• _TASK TO CARRY OUT_: Each record below should be written out again exactly as given.

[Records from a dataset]
──────

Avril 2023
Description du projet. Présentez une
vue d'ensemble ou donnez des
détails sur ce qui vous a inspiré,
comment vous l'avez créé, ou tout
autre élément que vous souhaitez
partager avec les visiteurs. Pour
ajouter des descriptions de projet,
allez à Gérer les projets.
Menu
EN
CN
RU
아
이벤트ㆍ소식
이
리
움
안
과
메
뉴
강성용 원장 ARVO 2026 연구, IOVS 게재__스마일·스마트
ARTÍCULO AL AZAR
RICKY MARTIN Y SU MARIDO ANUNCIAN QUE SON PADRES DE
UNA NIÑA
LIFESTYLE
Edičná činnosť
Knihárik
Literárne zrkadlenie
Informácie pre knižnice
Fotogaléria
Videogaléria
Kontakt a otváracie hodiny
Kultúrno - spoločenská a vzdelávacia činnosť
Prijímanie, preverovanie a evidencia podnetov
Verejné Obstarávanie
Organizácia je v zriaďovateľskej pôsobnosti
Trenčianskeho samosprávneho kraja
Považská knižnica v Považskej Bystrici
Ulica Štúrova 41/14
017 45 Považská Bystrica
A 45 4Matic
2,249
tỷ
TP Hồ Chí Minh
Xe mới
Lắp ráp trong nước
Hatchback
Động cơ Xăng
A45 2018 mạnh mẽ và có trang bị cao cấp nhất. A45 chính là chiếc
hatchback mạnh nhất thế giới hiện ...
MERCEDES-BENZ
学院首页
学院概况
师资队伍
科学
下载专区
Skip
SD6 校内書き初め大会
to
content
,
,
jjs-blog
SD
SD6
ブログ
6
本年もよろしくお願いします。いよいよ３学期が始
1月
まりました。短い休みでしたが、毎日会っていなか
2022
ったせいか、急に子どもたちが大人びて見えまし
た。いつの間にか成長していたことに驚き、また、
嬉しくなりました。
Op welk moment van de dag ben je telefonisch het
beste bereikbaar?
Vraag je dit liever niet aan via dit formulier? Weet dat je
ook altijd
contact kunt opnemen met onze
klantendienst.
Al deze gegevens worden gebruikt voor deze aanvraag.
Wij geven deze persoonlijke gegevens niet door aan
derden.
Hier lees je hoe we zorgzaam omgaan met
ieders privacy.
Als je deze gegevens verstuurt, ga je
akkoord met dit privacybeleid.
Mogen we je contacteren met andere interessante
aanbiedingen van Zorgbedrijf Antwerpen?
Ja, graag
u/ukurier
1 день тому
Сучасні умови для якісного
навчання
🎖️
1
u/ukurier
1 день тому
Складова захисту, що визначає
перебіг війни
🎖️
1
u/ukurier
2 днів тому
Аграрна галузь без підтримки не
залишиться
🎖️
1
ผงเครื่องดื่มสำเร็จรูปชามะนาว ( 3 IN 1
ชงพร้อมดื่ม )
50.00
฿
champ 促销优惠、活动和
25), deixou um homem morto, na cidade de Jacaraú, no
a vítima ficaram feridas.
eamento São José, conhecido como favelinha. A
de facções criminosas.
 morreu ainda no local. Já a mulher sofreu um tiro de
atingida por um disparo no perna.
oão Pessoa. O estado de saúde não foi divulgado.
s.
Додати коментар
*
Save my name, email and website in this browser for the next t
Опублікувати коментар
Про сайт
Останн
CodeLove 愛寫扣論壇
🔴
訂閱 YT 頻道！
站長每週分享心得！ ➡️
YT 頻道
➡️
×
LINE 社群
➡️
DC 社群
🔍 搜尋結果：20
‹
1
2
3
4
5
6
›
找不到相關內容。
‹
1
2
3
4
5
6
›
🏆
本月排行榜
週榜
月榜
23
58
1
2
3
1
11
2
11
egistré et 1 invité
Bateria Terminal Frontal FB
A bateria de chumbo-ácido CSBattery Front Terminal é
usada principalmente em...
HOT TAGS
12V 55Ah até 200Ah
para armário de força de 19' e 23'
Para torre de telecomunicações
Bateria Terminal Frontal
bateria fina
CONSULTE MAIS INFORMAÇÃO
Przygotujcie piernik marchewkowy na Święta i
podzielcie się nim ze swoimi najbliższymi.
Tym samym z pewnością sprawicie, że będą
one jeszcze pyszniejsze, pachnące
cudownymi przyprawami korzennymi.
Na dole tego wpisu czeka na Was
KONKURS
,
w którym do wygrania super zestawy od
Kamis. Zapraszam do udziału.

──────

• _TASK RESPONSE_:
Avril 2023
Description du projet. Présentez une
vue d'ensemble ou donnez des
détails sur ce qui vous a inspiré,
comment vous l'avez créé, ou tout
autre élément que vous souhaitez
partager avec les visiteurs. Pour
ajouter des descriptions de projet,
allez à Gérer les projets.
Menu
EN
CN
RU
아
이벤트ㆍ소식
이
리
움
안
과
메
뉴
강성용 원장 ARVO 2026 연구, IOVS 게재__스마일·스마트
ARTÍCULO AL AZAR
RICKY MARTIN Y SU MARIDO ANUNCIAN QUE SON PADRES DE
UNA NIÑA
LIFESTYLE
Edičná činnosť
Knihárik
Literárne zrkadlenie
Informácie pre knižnice
Fotogaléria
Videogaléria
Kontakt a otváracie hodiny
Kultúrno - spoločenská a vzdelávacia činnosť
Prijímanie, preverovanie a evidencia podnetov
Verejné Obstarávanie
Organizácia je v zriaďovateľskej pôsobnosti
Trenčianskeho samosprávneho kraja
Považská knižnica v Považskej Bystrici
Ulica Štúrova 41/14
017 45 Považská Bystrica
A 45 4Matic
2,249
tỷ
TP Hồ Chí Minh
Xe mới
Lắp ráp trong nước
Hatchback
Động cơ Xăng
A45 2018 mạnh mẽ và có trang bị cao cấp nhất. A45 chính là chiếc
hatchback mạnh nhất thế giới hiện ...
MERCEDES-BENZ
学院首页
学院概况
师资队伍
科学
下载专区
Skip
SD6 校内書き初め大会
to
content
,
,
jjs-blog
SD
SD6
ブログ
6
本年もよろしくお願いします。いよいよ３学期が始
1月
まりました。短い休みでしたが、毎日会っていなか
2022
ったせいか、急に子どもたちが大人びて見えまし
た。いつの間にか成長していたことに驚き、また、
嬉しくなりました。
Op welk moment van de dag ben je telefonisch het
beste bereikbaar?
Vraag je dit liever niet aan via dit formulier? Weet dat je
ook altijd
contact kunt opnemen met onze
klantendienst.
Al deze gegevens worden gebruikt voor deze aanvraag.
Wij geven deze persoonlijke gegevens niet door aan
derden.
Hier lees je hoe we zorgzaam omgaan met
ieders privacy.
Als je deze gegevens verstuurt, ga je
akkoord met dit privacybeleid.
Mogen we je contacteren met andere interessante
aanbiedingen van Zorgbedrijf Antwerpen?
Ja, graag
u/ukurier
1 день тому
Сучасні умови для якісного
навчання
🎖️
1
u/ukurier
1 день тому
Складова захисту, що визначає
перебіг війни
🎖️
1
u/ukurier
2 днів тому
Аграрна галузь без підтримки не
залишиться
🎖️
1
ผงเครื่องดื่มสำเร็จรูปชามะนาว ( 3 IN 1
ชงพร้อมดื่ม )
50.00
฿
champ 促销优惠、活动和
25), deixou um homem morto, na cidade de Jacaraú, no
a vítima ficaram feridas.
eamento São José, conhecido como favelinha. A
de facções criminosas.
 morreu ainda no local. Já a mulher sofreu um tiro de
atingida por um disparo no perna.
oão Pessoa. O estado de saúde não foi divulgado.
s.
Додати коментар
*
Save my name, email and website in this browser for the next t
Опублікувати коментар
Про сайт
Останн
CodeLove 愛寫扣論壇
🔴
訂閱 YT 頻道！
站長每週分享心得！ ➡️
YT 頻道
➡️
×
LINE 社群
➡️
DC 社群
🔍 搜尋結果：20
‹
1
2
3
4
5
6
›
找不到相關內容。
‹
1
2
3
4
5
6
›
🏆
本月排行榜
週榜
月榜
23
58
1
2
3
1
11
2
11
egistré et 1 invité
Bateria Terminal Frontal FB
A bateria de chumbo-ácido CSBattery Front Terminal é
usada principalmente em...
HOT TAGS
12V 55Ah até 200Ah
para armário de força de 19' e 23'
Para torre de telecomunicações
Bateria Terminal Frontal
bateria fina
CONSULTE MAIS INFORMAÇÃO
Przygotujcie piernik marchewkowy na Święta i
podzielcie się nim ze swoimi najbliższymi.
Tym samym z pewnością sprawicie, że będą
one jeszcze pyszniejsze, pachnące
cudownymi przyprawami korzennymi.
Na dole tego wpisu czeka na Was
KONKURS
,
w którym do wygrania super zestawy od
Kamis. Zapraszam do udziału.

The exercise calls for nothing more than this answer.